**DIRECTIONS:**
**1.** Do these statements agree with the Internet banking passage below? For each, answer yes or no and quote the deciding words. (a) IDC put US sales of online banking applications at $93 million in 1998. (b) According to Glinskikh, online bill payment belongs to the first stage of Internet banking development. (c) Qualisteam's self-reported estimates cover almost 95% of Internet banks worldwide.
**2.** Print the part of the Internet banking passage below between "In total, according" and "websites - http://www.qualisteam.com).", inclusive, word for word.

**PASSAGE SHOWN:**
● ● ● ●

In total, according to self-reported estimates of Qualisteam [13], almost 95% of Internet banks around the world are included here (3,107 websites - http://www.qualisteam.com).

The market for online banking applications (http://www.idc.com) is also developing and such applications are attractive for banks aiming to increase their profits through new clients (particularly remote clients). According to IDC, the sales volume of online banking applications in the USA amounted to $93 million in 1998. Growth of sales of this software up to $326 million was expected in 1999. Such strong growth of the online banking apps market can be explained by the ever increasing presence of the Internet in all spheres of life. This urges banks to start competing for clients in the open-for-all environment. Thus, increasing numbers of banks are offering Internet banking services to their clients (Glinskikh A., 2000).

As noted by Glinskikh [14], the development of Internet banking will go through three main stages. The first stage provides for client access to bank accounts and the ability to conduct operations by telephone or online. Interactive technologies such as online bill payment and personalized reminders of the client’s account status are used during the second stage. Personal finance management functions such as receiving credits, implementing secure trade transactions and formalizing insurance policies are offered at the third stage.

● ● ● ●

**DATA SECTION:**
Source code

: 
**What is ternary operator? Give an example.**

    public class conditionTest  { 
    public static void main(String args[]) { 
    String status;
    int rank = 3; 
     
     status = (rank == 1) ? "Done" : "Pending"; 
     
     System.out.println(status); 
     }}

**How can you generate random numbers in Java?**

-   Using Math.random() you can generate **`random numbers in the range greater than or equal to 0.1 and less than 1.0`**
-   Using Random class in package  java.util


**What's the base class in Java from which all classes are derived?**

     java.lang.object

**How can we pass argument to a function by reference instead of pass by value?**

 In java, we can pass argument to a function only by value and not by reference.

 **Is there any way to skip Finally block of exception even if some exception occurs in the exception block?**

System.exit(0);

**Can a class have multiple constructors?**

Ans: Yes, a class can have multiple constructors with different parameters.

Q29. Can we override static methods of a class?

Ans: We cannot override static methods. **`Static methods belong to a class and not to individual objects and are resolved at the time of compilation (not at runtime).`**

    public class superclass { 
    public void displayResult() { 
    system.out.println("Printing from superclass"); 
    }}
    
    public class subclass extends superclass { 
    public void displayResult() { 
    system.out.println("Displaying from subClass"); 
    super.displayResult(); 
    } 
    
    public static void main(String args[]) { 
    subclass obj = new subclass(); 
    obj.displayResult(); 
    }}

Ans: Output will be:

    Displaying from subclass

● ● ● ●

**EXPECTED OUTPUTS:**
**1.**
(a) Yes: "According to IDC, the sales volume of online banking applications in the USA amounted to $93 million in 1998."
(b) No: "Interactive technologies such as online bill payment and personalized reminders of the client’s account status are used during the second stage."
(c) Yes: "according to self-reported estimates of Qualisteam [13], almost 95% of Internet banks around the world are included here"

**2.**
In total, according to self-reported estimates of Qualisteam [13], almost 95% of Internet banks around the world are included here (3,107 websites - http://www.qualisteam.com).